Health wellbeing also can be tied to economic wellbeing. As the author, Nicolaas P. Pronk of the Department of Social and Behavioral Sciences, School of Public Health, Harvard University, writes: “The prosperity of a society is closely intertwined with the health of its citizens.”

Now, according to MedPage Today, “Patients with type 2 diabetes who partook in 6 weeks of the high-intensity exercise program CrossFit reported weight loss, improved cardiovascular measures, and had significantly increased insulin sensitivity.”

This could provide workplace wellness programs new ways to engage employees in fitness, offering a new format and additional linkage between exercise and chronic disease management.

The study in Experimental Physiology is titled “Functional high intensity exercise training ameliorates insulin resistance and cardiometabolic risk factors in type 2 diabetes.”
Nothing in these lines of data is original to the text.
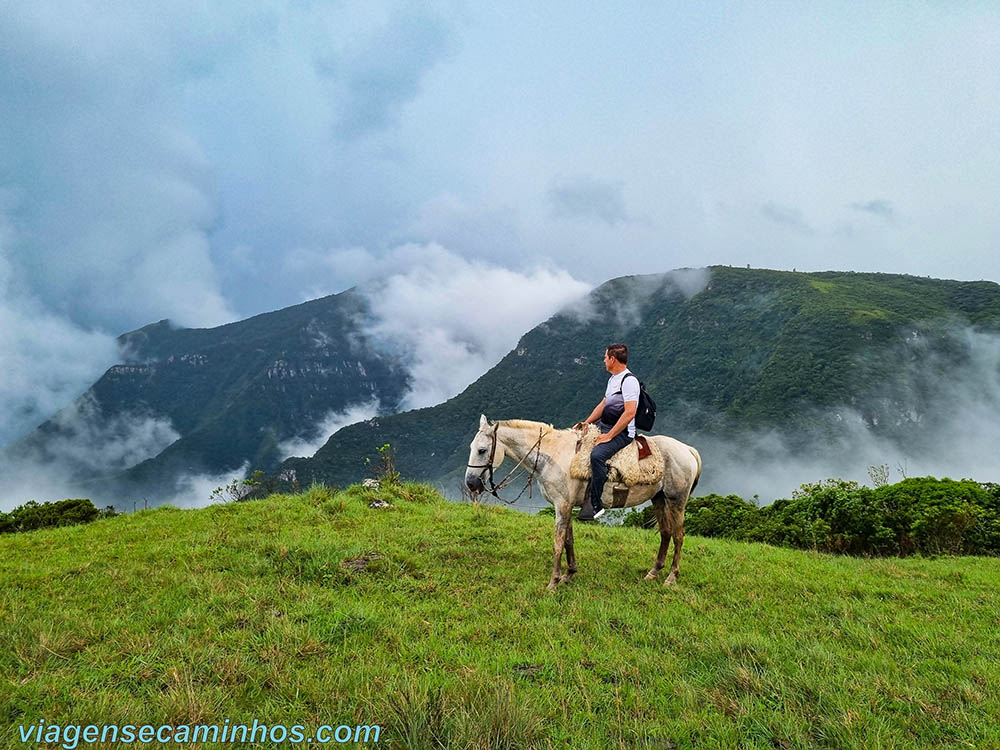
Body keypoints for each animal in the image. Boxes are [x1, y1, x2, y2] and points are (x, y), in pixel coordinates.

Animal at [464, 418, 700, 592]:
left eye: (482, 450)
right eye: (472, 447)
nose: (471, 483)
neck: (553, 455)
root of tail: (688, 450)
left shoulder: (561, 505)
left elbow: (558, 543)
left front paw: (553, 582)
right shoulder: (566, 505)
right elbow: (569, 541)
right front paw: (569, 574)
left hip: (677, 500)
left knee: (678, 536)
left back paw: (671, 577)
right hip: (659, 498)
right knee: (666, 533)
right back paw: (654, 572)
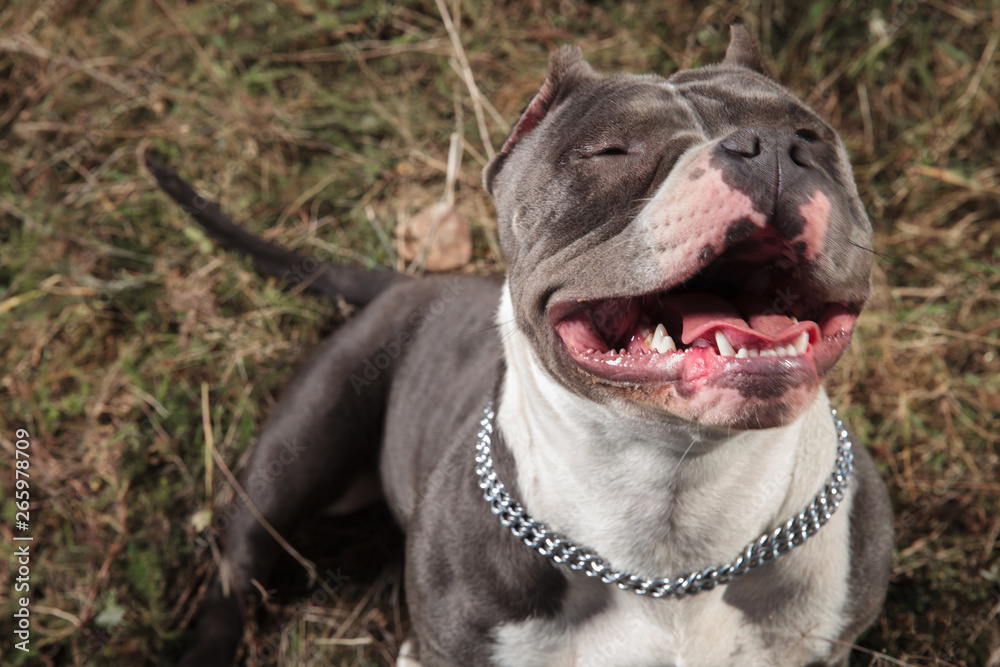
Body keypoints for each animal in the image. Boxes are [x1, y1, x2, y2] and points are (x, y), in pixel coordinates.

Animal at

The objective: “Functional high intensity training (F‐HIT) is a novel fitness paradigm that integrates simultaneous aerobic and resistance training in sets of constantly varied movements, based on real‐world situational exercises, performed at high intensity in workouts that range from ∼8‐20 min/session. We hypothesized that F‐HIT would be an effective exercise mode for reducing insulin resistance in type 2 diabetes (T2D).”

The authors conclude that the data “suggest that F‐HIT may be an effective exercise mode for managing T2D. The increase in insulin sensitivity addresses a key defect in T2D and is consistent with improvements observed after more traditional aerobic exercise programs in overweight/obese adults with T2D.”